INPUT FOR THIS TASK |
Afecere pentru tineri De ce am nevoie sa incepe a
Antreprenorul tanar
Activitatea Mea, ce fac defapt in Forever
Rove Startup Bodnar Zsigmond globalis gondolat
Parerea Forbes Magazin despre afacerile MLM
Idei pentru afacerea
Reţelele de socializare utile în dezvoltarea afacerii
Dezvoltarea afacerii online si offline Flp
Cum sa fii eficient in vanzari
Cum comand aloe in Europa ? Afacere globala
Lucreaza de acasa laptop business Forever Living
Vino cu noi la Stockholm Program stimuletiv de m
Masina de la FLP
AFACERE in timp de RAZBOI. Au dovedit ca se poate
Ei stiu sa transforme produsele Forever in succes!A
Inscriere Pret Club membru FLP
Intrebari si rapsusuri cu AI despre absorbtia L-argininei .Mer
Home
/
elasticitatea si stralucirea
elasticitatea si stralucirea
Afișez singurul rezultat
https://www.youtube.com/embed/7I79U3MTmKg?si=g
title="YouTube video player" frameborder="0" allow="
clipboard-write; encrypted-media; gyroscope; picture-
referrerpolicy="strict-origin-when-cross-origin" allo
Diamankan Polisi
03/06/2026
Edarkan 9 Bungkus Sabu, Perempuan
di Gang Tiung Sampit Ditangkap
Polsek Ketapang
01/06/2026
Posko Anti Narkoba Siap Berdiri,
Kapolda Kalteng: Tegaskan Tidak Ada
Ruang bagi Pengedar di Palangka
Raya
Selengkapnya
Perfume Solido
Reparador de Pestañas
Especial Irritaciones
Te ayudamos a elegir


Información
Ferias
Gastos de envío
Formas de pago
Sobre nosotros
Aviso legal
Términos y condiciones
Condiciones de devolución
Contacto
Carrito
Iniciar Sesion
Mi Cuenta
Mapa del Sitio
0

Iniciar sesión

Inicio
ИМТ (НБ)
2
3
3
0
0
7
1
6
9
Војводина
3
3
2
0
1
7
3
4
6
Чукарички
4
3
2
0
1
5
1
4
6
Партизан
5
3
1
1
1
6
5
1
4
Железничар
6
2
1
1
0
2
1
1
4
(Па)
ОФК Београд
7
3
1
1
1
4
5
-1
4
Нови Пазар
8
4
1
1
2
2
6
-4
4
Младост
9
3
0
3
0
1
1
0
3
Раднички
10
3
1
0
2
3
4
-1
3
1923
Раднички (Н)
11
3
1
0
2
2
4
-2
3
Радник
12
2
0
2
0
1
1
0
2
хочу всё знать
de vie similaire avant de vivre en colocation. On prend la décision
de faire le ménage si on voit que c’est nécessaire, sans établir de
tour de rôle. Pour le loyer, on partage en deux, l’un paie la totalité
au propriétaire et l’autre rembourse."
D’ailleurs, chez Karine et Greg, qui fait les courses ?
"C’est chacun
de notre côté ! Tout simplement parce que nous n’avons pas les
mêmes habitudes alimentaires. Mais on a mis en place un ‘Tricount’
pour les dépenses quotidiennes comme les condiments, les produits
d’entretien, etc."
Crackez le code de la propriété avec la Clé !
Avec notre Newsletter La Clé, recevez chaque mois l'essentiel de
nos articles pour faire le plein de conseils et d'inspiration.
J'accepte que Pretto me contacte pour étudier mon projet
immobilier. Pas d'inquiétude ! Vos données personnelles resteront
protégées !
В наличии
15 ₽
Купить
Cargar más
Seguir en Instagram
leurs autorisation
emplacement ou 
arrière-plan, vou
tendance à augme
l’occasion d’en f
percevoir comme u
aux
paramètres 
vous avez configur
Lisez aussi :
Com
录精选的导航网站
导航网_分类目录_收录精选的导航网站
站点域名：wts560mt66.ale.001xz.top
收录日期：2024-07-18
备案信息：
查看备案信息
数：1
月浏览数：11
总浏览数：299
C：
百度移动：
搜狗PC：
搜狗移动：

DIRECTIVE | Without dropping a single line, output the records above exactly.

SOLUTION TO THE EXERCISE |
Afecere pentru tineri De ce am nevoie sa incepe a
Antreprenorul tanar
Activitatea Mea, ce fac defapt in Forever
Rove Startup Bodnar Zsigmond globalis gondolat
Parerea Forbes Magazin despre afacerile MLM
Idei pentru afacerea
Reţelele de socializare utile în dezvoltarea afacerii
Dezvoltarea afacerii online si offline Flp
Cum sa fii eficient in vanzari
Cum comand aloe in Europa ? Afacere globala
Lucreaza de acasa laptop business Forever Living
Vino cu noi la Stockholm Program stimuletiv de m
Masina de la FLP
AFACERE in timp de RAZBOI. Au dovedit ca se poate
Ei stiu sa transforme produsele Forever in succes!A
Inscriere Pret Club membru FLP
Intrebari si rapsusuri cu AI despre absorbtia L-argininei .Mer
Home
/
elasticitatea si stralucirea
elasticitatea si stralucirea
Afișez singurul rezultat
https://www.youtube.com/embed/7I79U3MTmKg?si=g
title="YouTube video player" frameborder="0" allow="
clipboard-write; encrypted-media; gyroscope; picture-
referrerpolicy="strict-origin-when-cross-origin" allo
Diamankan Polisi
03/06/2026
Edarkan 9 Bungkus Sabu, Perempuan
di Gang Tiung Sampit Ditangkap
Polsek Ketapang
01/06/2026
Posko Anti Narkoba Siap Berdiri,
Kapolda Kalteng: Tegaskan Tidak Ada
Ruang bagi Pengedar di Palangka
Raya
Selengkapnya
Perfume Solido
Reparador de Pestañas
Especial Irritaciones
Te ayudamos a elegir


Información
Ferias
Gastos de envío
Formas de pago
Sobre nosotros
Aviso legal
Términos y condiciones
Condiciones de devolución
Contacto
Carrito
Iniciar Sesion
Mi Cuenta
Mapa del Sitio
0

Iniciar sesión

Inicio
ИМТ (НБ)
2
3
3
0
0
7
1
6
9
Војводина
3
3
2
0
1
7
3
4
6
Чукарички
4
3
2
0
1
5
1
4
6
Партизан
5
3
1
1
1
6
5
1
4
Железничар
6
2
1
1
0
2
1
1
4
(Па)
ОФК Београд
7
3
1
1
1
4
5
-1
4
Нови Пазар
8
4
1
1
2
2
6
-4
4
Младост
9
3
0
3
0
1
1
0
3
Раднички
10
3
1
0
2
3
4
-1
3
1923
Раднички (Н)
11
3
1
0
2
2
4
-2
3
Радник
12
2
0
2
0
1
1
0
2
хочу всё знать
de vie similaire avant de vivre en colocation. On prend la décision
de faire le ménage si on voit que c’est nécessaire, sans établir de
tour de rôle. Pour le loyer, on partage en deux, l’un paie la totalité
au propriétaire et l’autre rembourse."
D’ailleurs, chez Karine et Greg, qui fait les courses ?
"C’est chacun
de notre côté ! Tout simplement parce que nous n’avons pas les
mêmes habitudes alimentaires. Mais on a mis en place un ‘Tricount’
pour les dépenses quotidiennes comme les condiments, les produits
d’entretien, etc."
Crackez le code de la propriété avec la Clé !
Avec notre Newsletter La Clé, recevez chaque mois l'essentiel de
nos articles pour faire le plein de conseils et d'inspiration.
J'accepte que Pretto me contacte pour étudier mon projet
immobilier. Pas d'inquiétude ! Vos données personnelles resteront
protégées !
В наличии
15 ₽
Купить
Cargar más
Seguir en Instagram
leurs autorisation
emplacement ou 
arrière-plan, vou
tendance à augme
l’occasion d’en f
percevoir comme u
aux
paramètres 
vous avez configur
Lisez aussi :
Com
录精选的导航网站
导航网_分类目录_收录精选的导航网站
站点域名：wts560mt66.ale.001xz.top
收录日期：2024-07-18
备案信息：
查看备案信息
数：1
月浏览数：11
总浏览数：299
C：
百度移动：
搜狗PC：
搜狗移动：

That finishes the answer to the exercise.